Using the id, upload files via multipart/form-data requests. You can upload multiple files at once.

$ curl -XPOST -F file=@P1020416.JPG -F file=@P1020422.JPG -H 'Sharry-Alias: HfHViHEN5EM-E6jmgmw1W3H-KVUR2KanbEd-EGvDeZR2RPV' http://localhost:9090/api/v2/alias/upload

Output:

{"success":true,"message":"Share created.","id":"8P7GzxmLGjF-F7K4kXAhe8j-6AhLrQuFJGb-i54TTRZ3xn8"}

Get Details about the share

This requires authenticated users, of course. The | jq pipes the one-line json output through a program that formats it.

$ curl -H'Sharry-Auth: 1577132299230-NkV4dUYyZVlwdmQtaEZQeUVrNGpBZHktYUdpeXl5RFJrM3EtbkhrQUU2a2pWaVUvZWlrZS9mYWxzZQ==-$2a$10$jFhOEGYktHb8yiLF5mhHjO-CvDL2MniUH+RQv8dTSWPwhSUeIw=' http://localhost:9090/api/v2/sec/share/8P7GzxmLGjF-F7K4kXAhe8j-6AhLrQuFJGb-i54TTRZ3xn8 | jq

Output:

{
  "id": "8P7GzxmLGjF-F7K4kXAhe8j-6AhLrQuFJGb-i54TTRZ3xn8",
  "name": null,
  "aliasId": "HfHViHEN5EM-E6jmgmw1W3H-KVUR2KanbEd-EGvDeZR2RPV",
  "aliasName": "test alias",
  "validity": 172800000,
  "maxViews": 30,
  "password": false,
  "descriptionRaw": null,
  "description": null,
  "created": 1577132473544,
  "publishInfo": null,
  "files": [
    {
      "id": "6QcXQ9qeSQb-VYF2p9M23XT-bMPRFkmtsPK-ejjJUns3Ymk",
      "filename": "P1020416.JPG",
      "size": 2829079,
      "mimetype": "image/jpeg",
      "checksum": "8ffe8da9d49b7e6590b78362ed0acd4156f4bccaa724c710560a57bd3c54d74d",
      "storedSize": 2829079
    },
    {
      "id": "Eur8FJj4uxL-q9NYVBqYi1L-jnsEFKPwCYQ-6Z81iazysjD",
      "filename": "P1020422.JPG",
      "size": 3692609,
      "mimetype": "image/jpeg",
      "checksum": "424bcfa141f61a73269466102ee1a826f1fae31a847a5861500fc4cbdfb1732f",
      "storedSize": 3692609
    }
  ]
}

The output contains the two files that have been uploaded.

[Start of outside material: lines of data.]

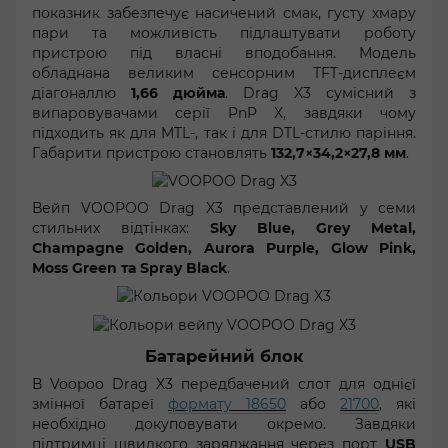
показник забезпечує насичений смак, густу хмару
пари та можливість підлаштувати роботу
пристрою під власні вподобання. Модель
обладнана великим сенсорним TFT-дисплеєм
діагоналлю
1,66 дюйма
. Drag X3 сумісний з
випаровувачами серії PnP X, завдяки чому
підходить як для MTL-, так і для DTL-стилю паріння.
Габарити пристрою становлять
132,7×34,2×27,8 мм
.
Вейп VOOPOO Drag X3 представлений у семи
стильних відтінках:
Sky Blue, Grey Metal,
Champagne Golden, Aurora Purple, Glow Pink,
Moss Green та Spray Black
.
Батарейний блок
В Voopoo Drag X3 передбачений слот для однієї
змінної батареї
формату 18650
або
21700
, які
необхідно докуповувати окремо. Завдяки
підтримці швидкого заряджання через порт
USB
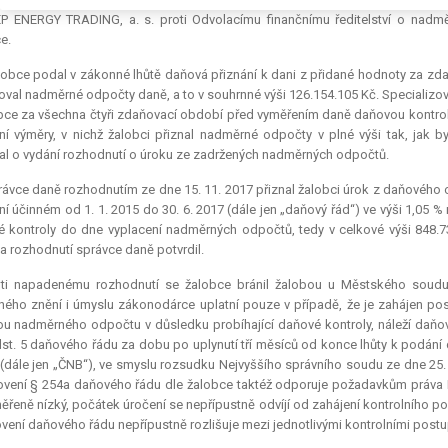
EP ENERGY TRADING, a. s. proti Odvolacímu finančnímu ředitelství o nadm
e.
obce podal v zákonné lhůtě daňová přiznání k dani z přidané hodnoty za zdaň
oval nadměrné odpočty daně, a to v souhrnné výši 126.154.105 Kč. Specializov
bce za všechna čtyři zdaňovací období před vyměřením daně daňovou kontrol
ní výměry, v nichž žalobci přiznal nadměrné odpočty v plné výši tak, jak 
l o vydání rozhodnutí o úroku ze zadržených nadměrných odpočtů.
ávce daně rozhodnutím ze dne 15. 11. 2017 přiznal žalobci úrok z daňového
ní účinném od 1. 1. 2015 do 30. 6. 2017 (dále jen „daňový řád“) ve výši 1,05 
 kontroly do dne vyplacení nadměrných odpočtů, tedy v celkové výši 848.
 a rozhodnutí správce daně potvrdil.
oti napadenému rozhodnutí se žalobce bránil žalobou u Městského soudu
ného znění i úmyslu zákonodárce uplatní pouze v případě, že je zahájen po
ou nadměrného odpočtu v důsledku probíhající daňové kontroly, náleží daňov
st. 5 daňového řádu za dobu po uplynutí tří měsíců od konce lhůty k podání
(dále jen „ČNB“), ve smyslu rozsudku Nejvyššího správního soudu ze dne 25. 
vení § 254a daňového řádu dle žalobce taktéž odporuje požadavkům práva E
ěřeně nízký, počátek úročení se nepřípustně odvíjí od zahájení kontrolního 
vení daňového řádu nepřípustně rozlišuje mezi jednotlivými kontrolními postu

Also interesting is the storedSize property. This indicates how many bytes really reached the server. The size property uses the value as advertised by the uploader. If storedSize does not equal size then the file is not fully uploaded.